In the early 50's when postwar prosperity and the advent of bigger and faster planes brought tropical vacations within the reach of the masses, my parents became fliers, first to Bermuda and then eventually to the Bahamas, Haiti, and the Virgin Islands.
It may seem quaint today but back then, with still-fresh memories of wartime newsreels of bombers knocked out by little bursts of flak, responsible parents often decided to fly separately--in two planes to the same destination--so that if one plane dropped out of the sky, the children would not be orphaned.
My children are long past the age where we need to worry about their being orphaned and left alone in a cruel world--not that my wife and I have ever flown together or even vacationed together. Since our marriage in 1969, we have owned many dogs and horses, and we don't quite see how we can go off together and lie happily on a beach while some stranger takes care of our (current) six dogs and three horses.
So, I go to England and walk for a week or to Portugal and ride horses, and then my wife goes to England and tours cathedrals for a week or to Iceland and rides horses. Separate vacations, glorious homecomings....
Glorious homecomings...always late at night after one of us has driven up from Portland where the bus from Logan drops us. We hug, maybe even kiss. Then we talk for hours, each of us describing our week apart--that's where the real glorious is: tales of travel and home, troubles, meals, problems, aches and pains, dog stories.
And truly, between the kiss in the last paragraph and the talk...come the dogs. They cannot be ignored or denied. Scooter, who is usually very aloof, whimpering and trying to sit on my lap. Silent Chloe, who almost never wags, now wagging hard, barking excitedly, staring up at me. Boca crying and snarling at any other dog who tries to come near me. Timmie with a slipper in his mouth, popping up and down, trampoline-style, over and over. Maddie barging past everyone (she is three times their size and weight) shoving her sharp collie nose at me, insisting that I stroke her head.

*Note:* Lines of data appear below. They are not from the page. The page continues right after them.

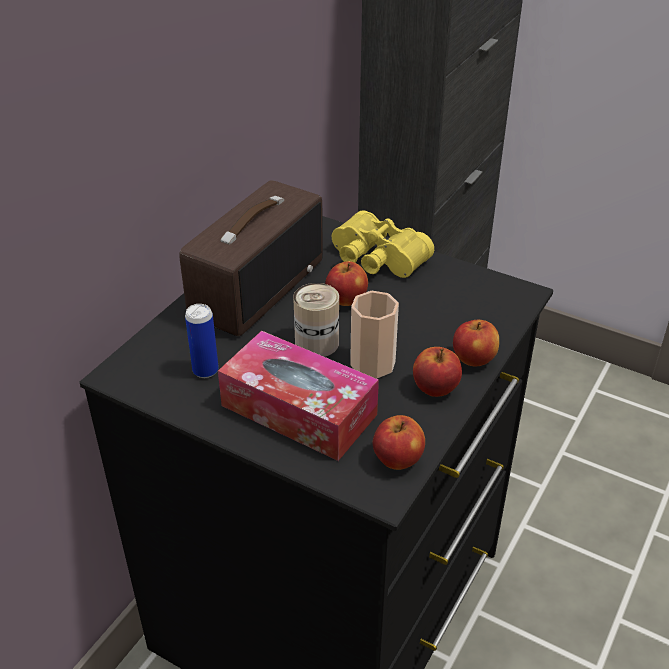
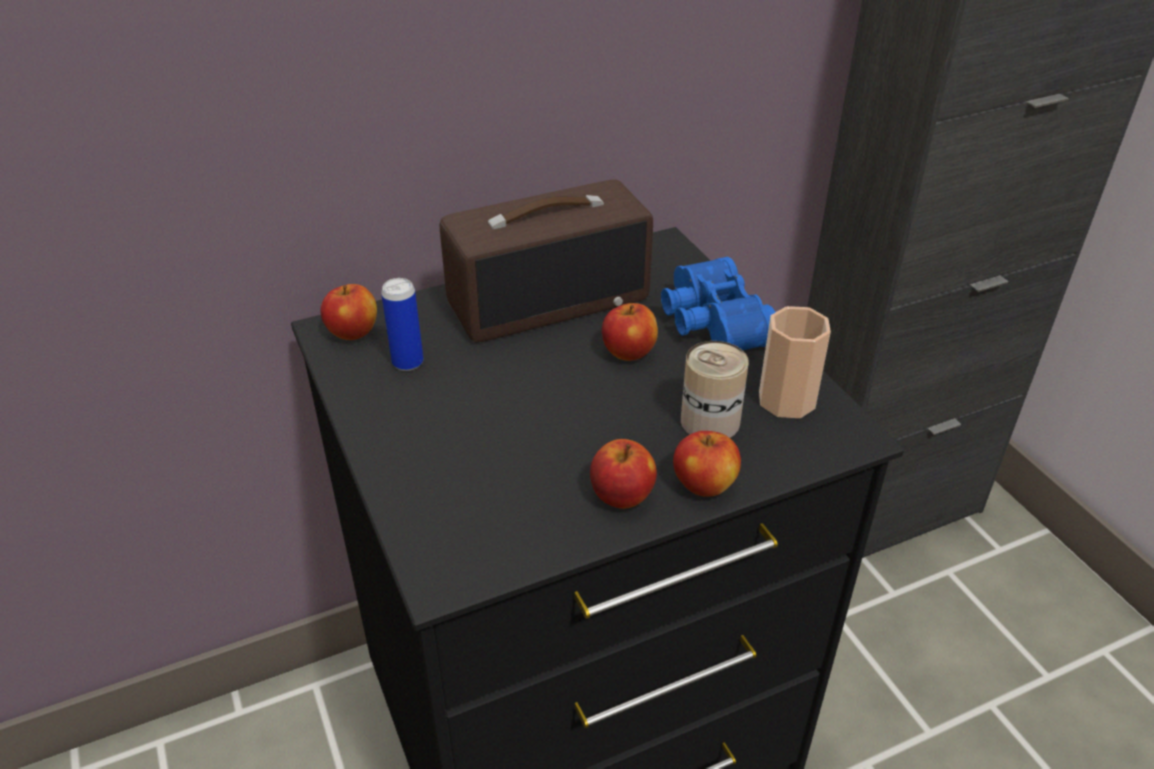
camera: 35 degrees right, 0 degrees up
tissue box [218,331,379,461] -> none
can [293,283,339,357] -> can moved to [681,341,749,438]
yellow binoculars [332,210,434,278] -> blue binoculars [661,257,775,350]
cup [350,291,399,378] -> cup moved to [759,306,831,418]
apple [373,415,425,470] -> apple moved to [320,284,377,340]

As I said, my children may be past the age for us to worry about their being orphaned. In fact, the chances are good that one of these days they may well find themselves orphans because my wife and are both class of 1945, the very first burst of baby-boomers, and our pull-by dates are eventually coming due.

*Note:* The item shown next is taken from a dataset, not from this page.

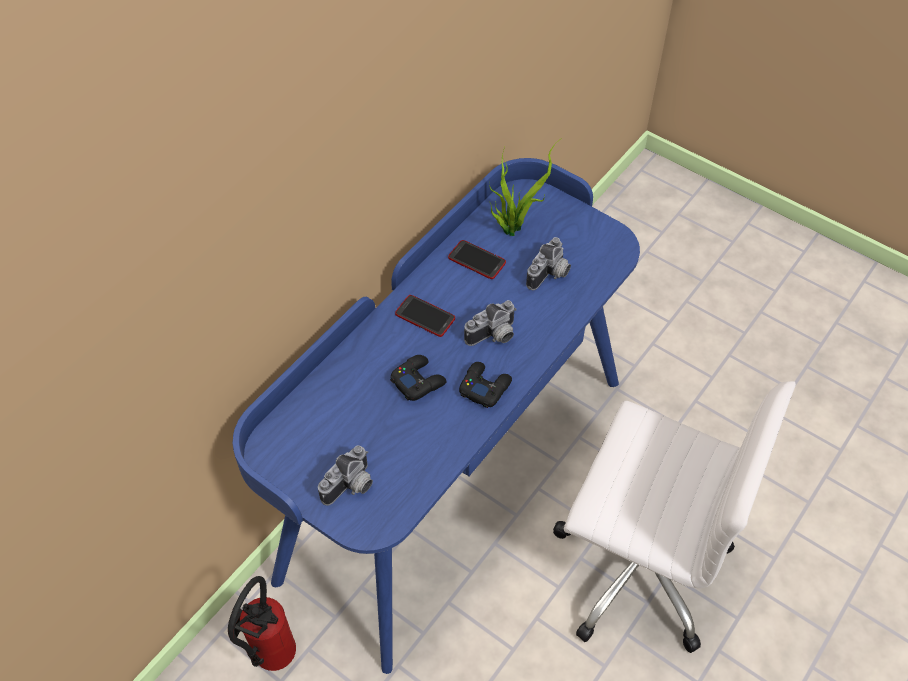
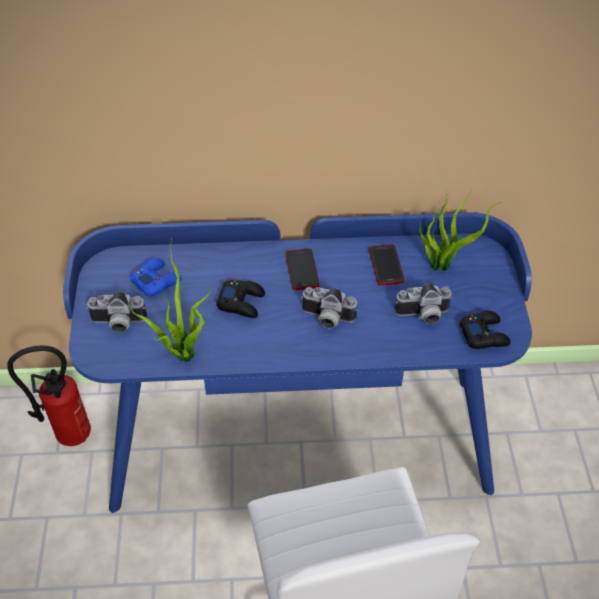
camera: 50 degrees right, 5 degrees down
black game controller [459,362,512,408] -> black game controller moved to [459,311,511,349]
none -> potted plant [128,238,212,362]
none -> blue game controller [130,258,182,296]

But my dogs are not past the age for us to worry. They will never be past that age. If they were suddenly orphaned, they could not grieve and then carry on their lives as my children could. Their lives as they know them would be completely over.
Who would turn Boca out at 3 in the morning to check the cat food dishes? Who would leave slippers around for Timmie to lark about with on his mental health breaks? Who would understand why Chloe might be walking on her two hind legs and what the correct response is? Who would protect 70 pound Maddie from 10 pound Boca's infuriating lip-licking? Who would take Scooter and Timmie on the hours of walks their bodies and minds have come to expect? Who would know how to deal with deaf old Max's snaggle teeth and short fuse?
I'm not such a fool as to believe that their dog-souls would be forever blighted with grief for my wife and me. But routine is everything to dogs--and they would be distressed considerably to be separated from their pack, to be taken to new homes, to live under different routines, to learn new tricks. They could do it because dogs are resilient, but it would not be easy or fun for them.
I can't help any of that. I'm mortal and so is my wife. Anything can happen. What worries us is: how do the dogs get to their new owners, new routines, new homes? Who will take them? Will they be treated, if not as wonderfully as we treat them, at least decently?
I suppose we could write a will that ties up in a foundation every cent we might otherwise have some day left to our children. The foundation's sole purpose would be to install a couple of dog-loving walkers in the house so that the dogs could continue to live in this familiar spot. The couple would be paid a modest stipend in return for walking the dogs so many hours a day, leaving slippers around for Tim and socks around for Boca, providing laps for everyone when it thundered, and so on. Eventually, either the dogs would all die or the foundation money would run out.
It's the same problem people near retirement face. Do we have enough socked away and do we trust the people in charge of our pensions enough--to retire? Or would the money dry up before we do?
Of course, only really really eccentric people write wills like that. The headline reads: "Pampered Pooches Lie In Lap of Luxury; Couple's Children Fail to Foil Will." We are only eccentric enough to have six dogs, not eccentric enough to create a Perpetual Steak Fund for them.
So, what happens if we both are dead? We've talked to our kids about this, and we've told them it's important, but neither of them are dog people, and so their sympathy and understanding can only go so far. We suggest various people or groups who might take various dogs, and they nod. They assure us the dogs will be cared for, looked after, placed with people who clicker train and walk daily and read Jan Fennell and hate Cesar Millan--and not abandoned to the lottery of shelters and our worst nightmare scenarios of cruelty or stupidity.
And I know my children would do their very best. But I wish somehow the universe could guarantee my wife and me separate planes.